O título adequa-se na perfeição a esta interessante figura que é Paulo. De forma intimista, o documentário desenrola-se numa "terra de ninguém", um cenário aparentemente anónimo, no qual Paulo relata de forma surpreendentemente à vontade alguns episódios da sua vida como militar, como mercenário e assassino a soldo, um modo de vida que não permitiu criar grandes raízes pelos territórios por onde passava. Durante o Estado Novo esteve em Angola e Moçambique para reprimir os movimentos politizados destes países. O objectivo não era prender, mas sim matar o inimigo. Após o 25 de Abril de 1974, regressa a Portugal e começa a trabalhar como segurança, tendo prestado serviços a figuras como Kaúlza de Arriaga e Francisco Sá Carneiro. No entanto, a vida de segurança não o motiva e cedo passa a trabalhar para instituições de outros países, tendo sido convidado pela CIA para participar como mercenário contra o movimento de Guerrilha em El Salvador, tendo posteriormente prestado serviços para o GAL (Grupo Antiterrorista de Libertação), onde tinha de assassinar os alvos estabelecidos. Não elimina pessoas inocentes, mas sim assassinos, entre os quais, elementos da ETA. Sem apresentar as confissões de Paulo de forma linear, "Terra de Ninguém" coloca este antigo mercenário a comentar vários episódios relevantes da sua vida, a responder às perguntas colocadas por Salomé Lamas ao longo de quatro dias, num cenário aparentemente anónimo, tão anónimo como a história do protagonista, que tem neste interessante documentário o seu principal testamento.
 Salomé Lamas tem em "Terra de Ninguém" um documentário intimista, onde a veracidade dos factos contados pelo seu entrevistado pouco interessa perante a riqueza da história que está a ser contada.
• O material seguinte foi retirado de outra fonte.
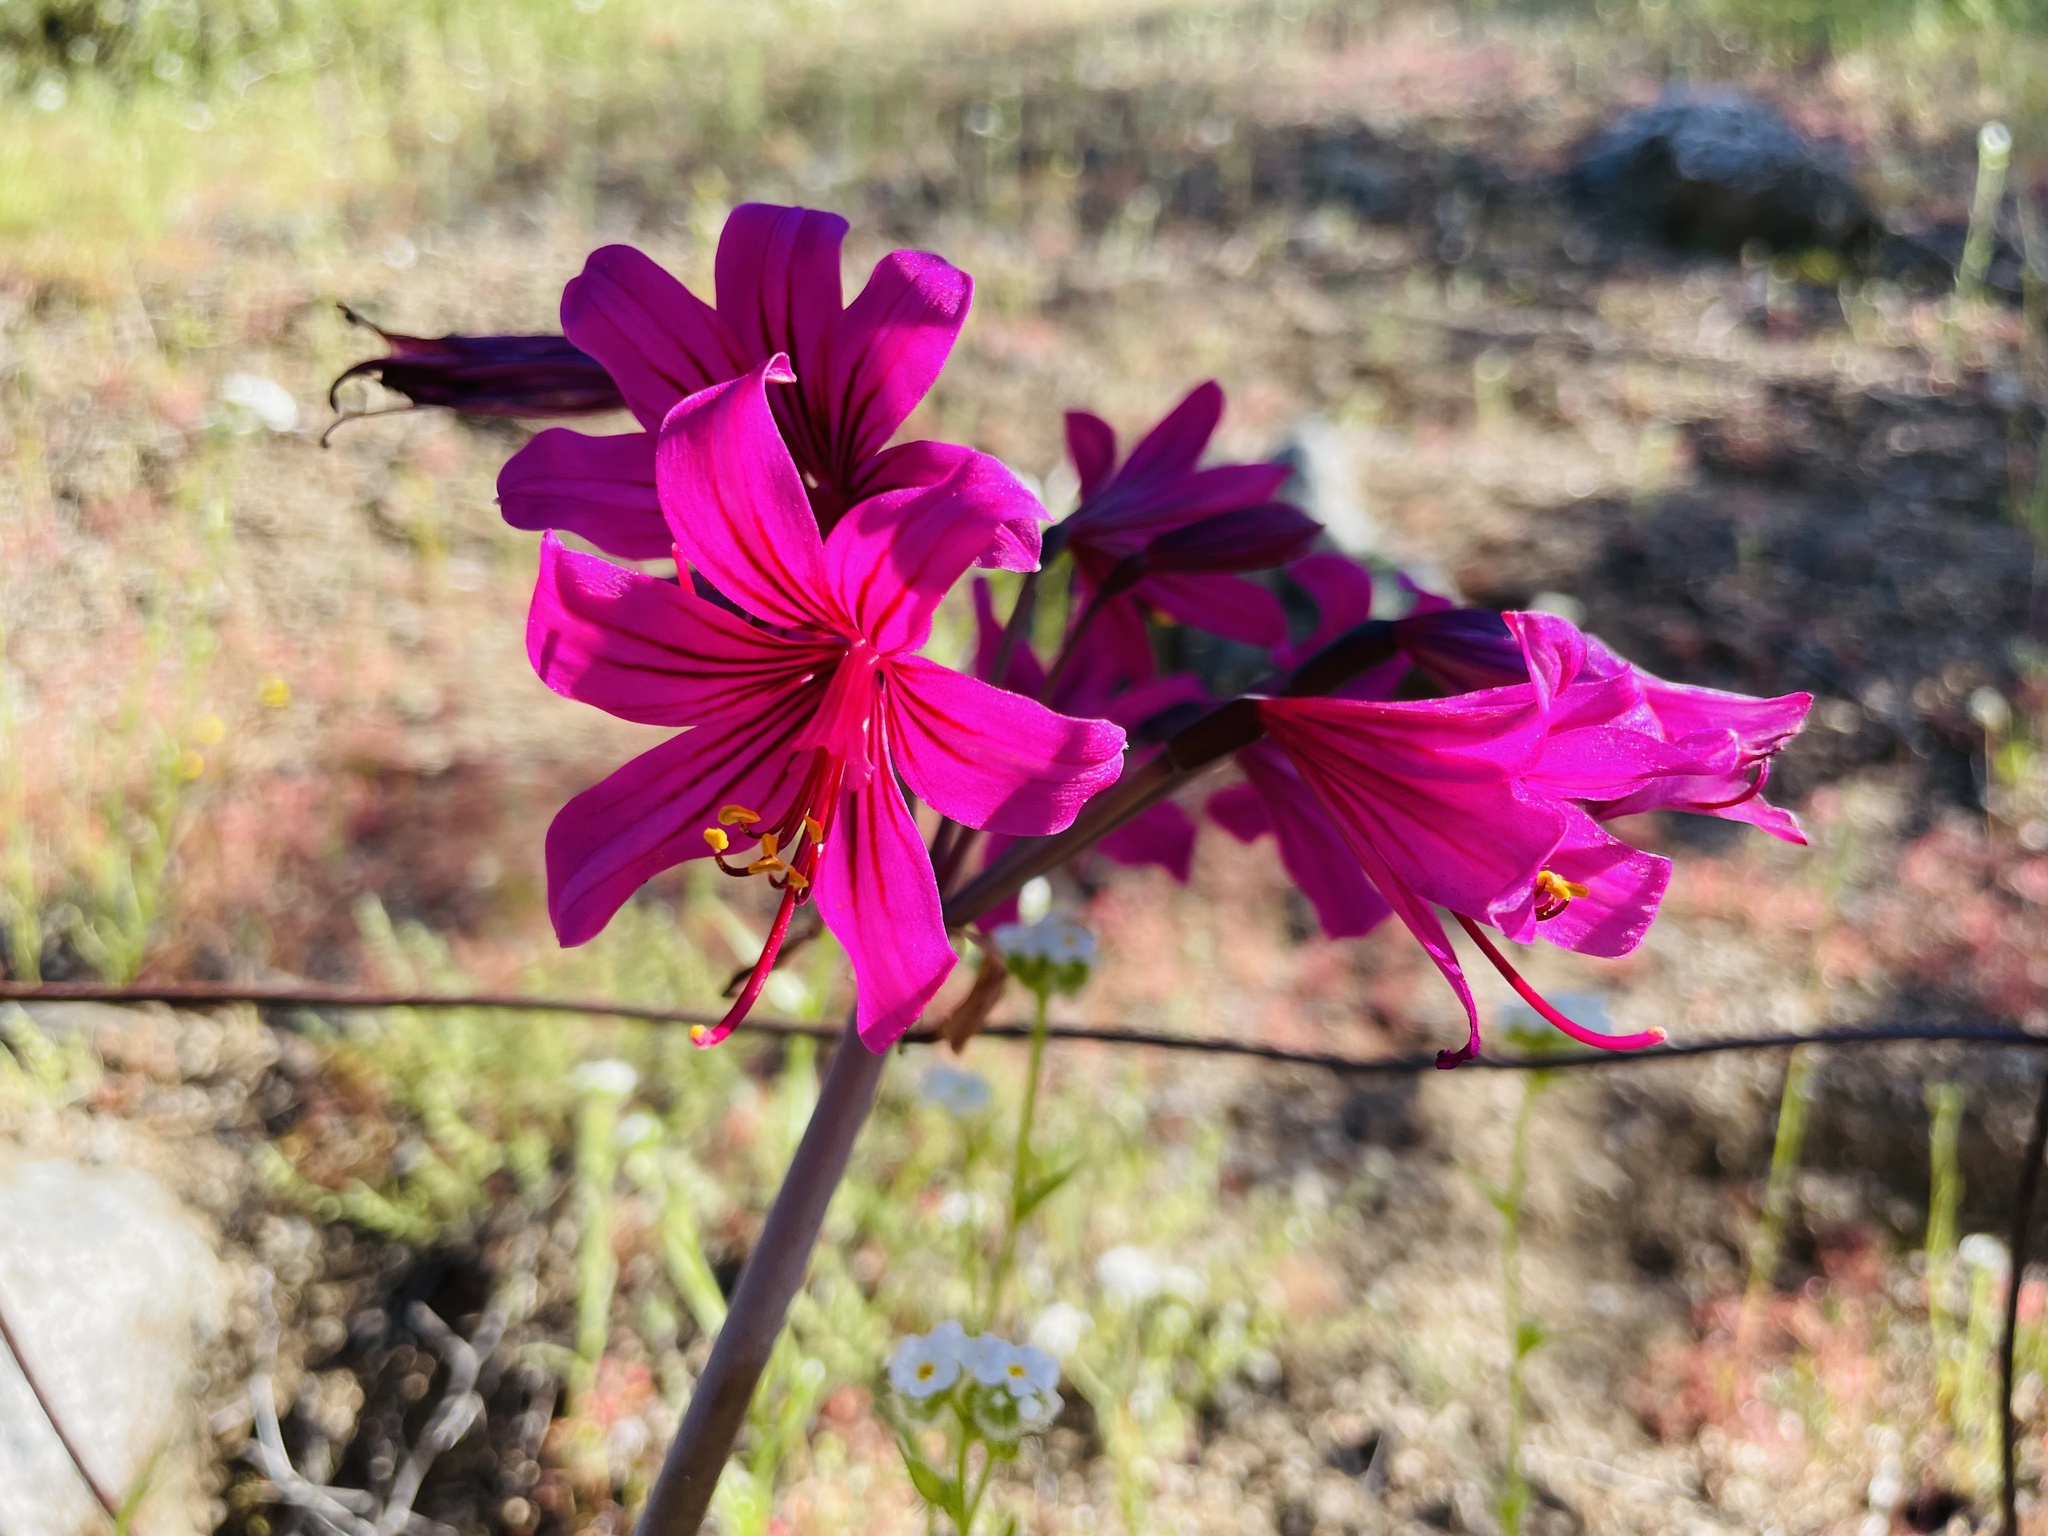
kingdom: Plantae
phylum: Tracheophyta
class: Liliopsida
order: Asparagales
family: Amaryllidaceae
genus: Phycella
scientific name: Phycella amoena
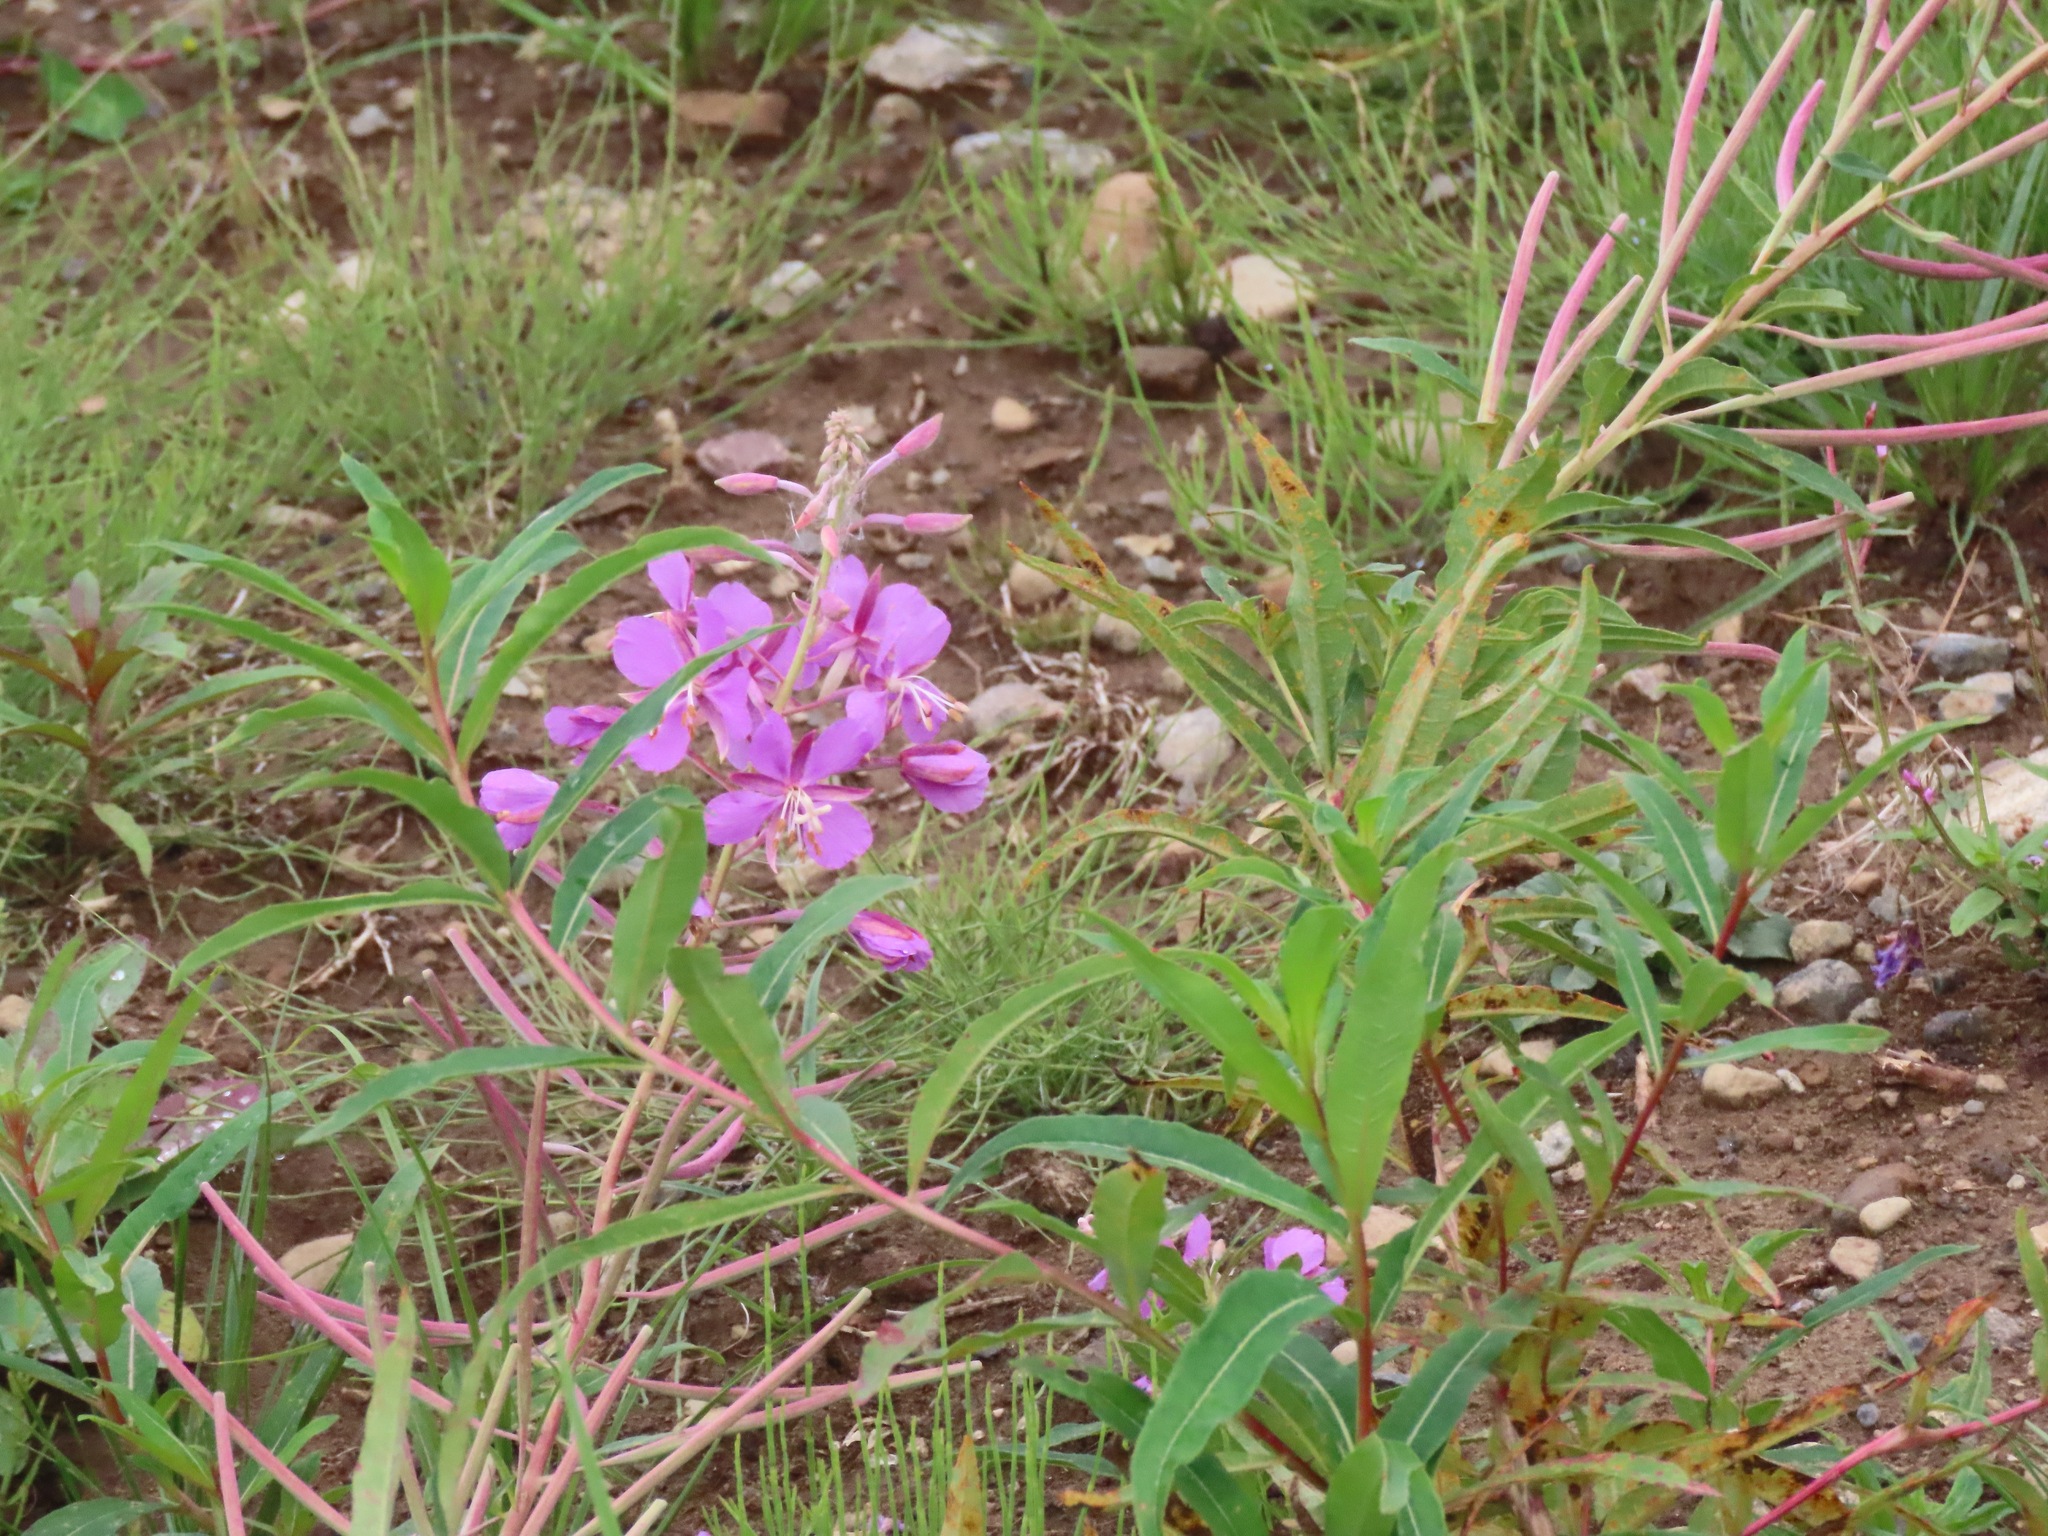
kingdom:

Dividido em vários apontamentos, correspondentes a perguntas silenciosas (substituidas por números) colocadas a Paulo, torna-se particularmente interessante verificar como a história do protagonista se insere num contexto mais lato, ajudando a expor a complexidade e os paradoxos das revoluções e dos acontecimentos históricos. Essa complexidade pode-se verificar desde logo pela própria visão que Paulo tem em relação à Guerra Colonial. Algo racista, violento, este via nos movimentos politizados africanos o inimigo, os terroristas, estando distante daquela dimensão mais pacífica que vemos associada ao soldado português neste período, uma dimensão que é explorada neste documentário simples, mas cheio de interesse.
 Não se deixe enganar pela aparente simplicidade de 'Terra de Ninguém'. Entre os relatos de Paulo, os cenários simples (em grande parte do documentário podemos ver Paulo sentado a falar perante um fundo preto) e todo um despojo de adereço que surge compensado com o bom trabalho de fotografia, pelo discurso intenso de Paulo, enquanto o documentário logo aborda questões relacionadas com a história e a memória, com a realidade e a ficção, com as estruturas de poder que caem e as que surgem, ao mesmo tempo que encontramos a história de um homem marcado pelos seus actos. Mais do que estar preocupada com a veracidade dos factos contados por Paulo, a realizadora surge mais interessada na captação da memória, na verdade de Paulo, deixando sempre a dúvida entre o que é realidade e o que é ficção, mas também a certeza das experiências de vida riquíssimas do entrevistado. 
 Estas experiências riquíssimas de Paulo estão longe de poderem ser confirmadas com fontes, pois o interlocutor nunca chegou a apresentar provas factuais dos acontecimentos relatados, pelo que o seu discurso surge sempre carregado por enorme subjectividade, algo que leva a "Terra de Ninguém" esteja longe de um trabalho histórico cientificamente conduzido, mas próximos de uma fonte de inestimável valor sobre alguns episódios que surgem intrinsecamente ligados com a nossa história, com Salomé Lamas a conduzir com grande argúcia estes intensos momentos protagonizados por Paulo. Não deixa de ser curioso que um documentário sobre um mercenário, um assassino que tinha tudo para despertar o nosso desprezo, cedo se transforma num momento de especial interesse e reflexão para o espectador. Será que o discurso do mercenário é verdadeiro? Estaremos a ser enganados? Estará a contar a verdade? Várias são as questões colocadas ao longo do documentário, que peca por não apresentar um conjunto de fontes que confirmem a veracidade de alguns dos elementos contados, tirando um enorme peso ao discurso de Paulo. Será realidade ou ficção? Salomé Lamas parece exactamente querer lançar essa dúvida, algo que adensa essa dicotomia entre a realidade e a ficção, caminhando pelo limiar da história e da memória, mas tira peso ao discurso do protagonista. Salomé Lamas tem em "Terra de Ninguém" um documentário interessante, que vagueia entre o documento histórico e a ficção, entre a imaginação e a procura do real, tudo demonstrado de forma artística e pronta a absorver o espectador num documentário de grande valor.

Classificação: 3 (em 5).

Título: “Terra de Ninguém”.
Realizador: Salomé Lamas.
Elenco: José Paulo Rodrigues Sobral de Figueiredo.